New York Abortion Mandate Collapses After Supreme Court Ruling

Christian organizations from multiple denominations have successfully challenged New York’s requirement that they fund abortions, marking a decisive legal victory after nearly a decade of battle.

In January 2017, then-Governor Andrew Cuomo announced a mandate requiring employers to cover “all medically necessary abortion services” alongside contraceptive drugs and devices. Cuomos Catholic faith led him to claim the policy would ensure women in New York received cost-free reproductive healthcare regardless of federal actions.

The law included a narrow religious exemption, but Christian groups ineligible for that protection—such as the Roman Catholic Dioceses of Albany and Ogdensburg, the Anglican Sisterhood of St. Mary, Our Savior’s Lutheran Church, and First Bible Baptist Church—sued the state. They argued the mandate violated the First Amendment’s free exercise clause and religious protections.

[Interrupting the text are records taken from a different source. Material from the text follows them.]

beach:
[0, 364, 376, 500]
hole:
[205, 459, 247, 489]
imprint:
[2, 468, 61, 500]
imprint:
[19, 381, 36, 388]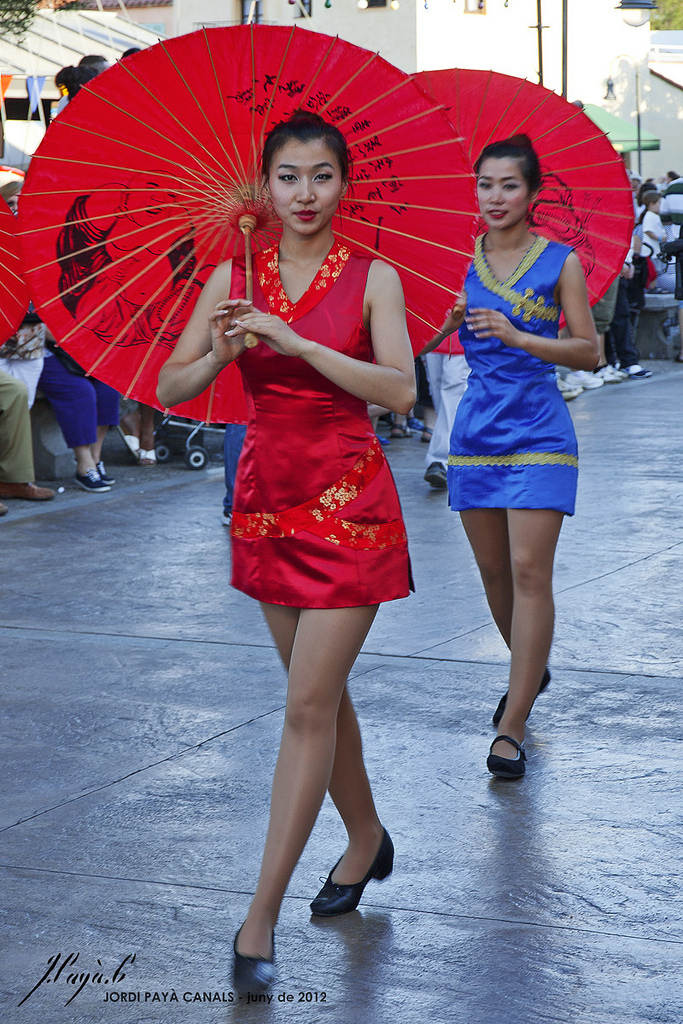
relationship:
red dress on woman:
[226, 248, 425, 609] [158, 108, 427, 995]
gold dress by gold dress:
[444, 233, 577, 514] [444, 233, 577, 513]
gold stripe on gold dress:
[470, 234, 557, 324] [444, 233, 577, 513]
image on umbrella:
[55, 167, 219, 353] [18, 21, 490, 424]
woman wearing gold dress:
[419, 134, 600, 779] [444, 233, 577, 513]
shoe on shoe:
[310, 823, 395, 917] [310, 822, 393, 917]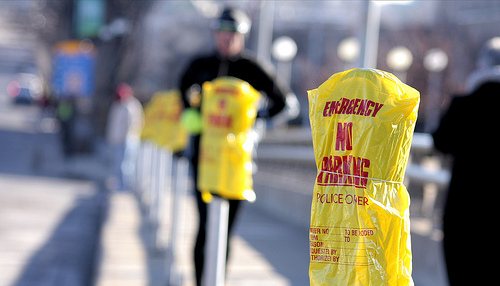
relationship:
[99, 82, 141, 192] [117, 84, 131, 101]
man wearing cap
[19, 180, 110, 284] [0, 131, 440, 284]
shadow on ground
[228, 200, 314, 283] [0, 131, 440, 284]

After years of setbacks, the Christian plaintiffs’ case was renewed in late 2021 when the U.S. Supreme Court vacated a ruling upholding the mandate, citing its decision in Fulton v. Philadelphia. The court later ordered New York to reconsider the case after its June 5 ruling in Catholic Charities Bureau, Inc. v. Wisconsin Labor, which found that denying religious entities tax exemptions based on theological differences violated the First Amendment.

Justice Sonia Sotomayor emphasized in her opinion that “when the government distinguishes among religions based on theological differences in their provision of services, it imposes a denominational preference that must satisfy the highest level of judicial scrutiny.” This precedent signaled significant risk for New York’s abortion mandate, which had similarly problematic religious exemptions.

On Friday, New York agreed to drop its effort to compel Christian groups to fund abortions. Lori Windham, senior counsel at Becket and attorney for the plaintiffs, stated: “For nearly a decade, New York bureaucrats tried to strong-arm nuns into paying for abortions because they serve all those in need. At long last, the state has given up its disgraceful campaign.”

The settlement recognizes specific religious entities—including the Roman Catholic Dioceses of Albany and Ogdensburg, Our Savior’s Lutheran Church of Albany, First Bible Baptist Church, St. Gregory the Great Roman Catholic Church Society of Amherst, Teresian House Nursing Home Company, Inc., Teresian House Housing Corporation, and Depaul Housing Management Corporation—as exempt from the mandate. The Sisterhood of Mary and the Catholic Charities of the Diocese of Brooklyn have also withdrawn their free exercise claims against the state.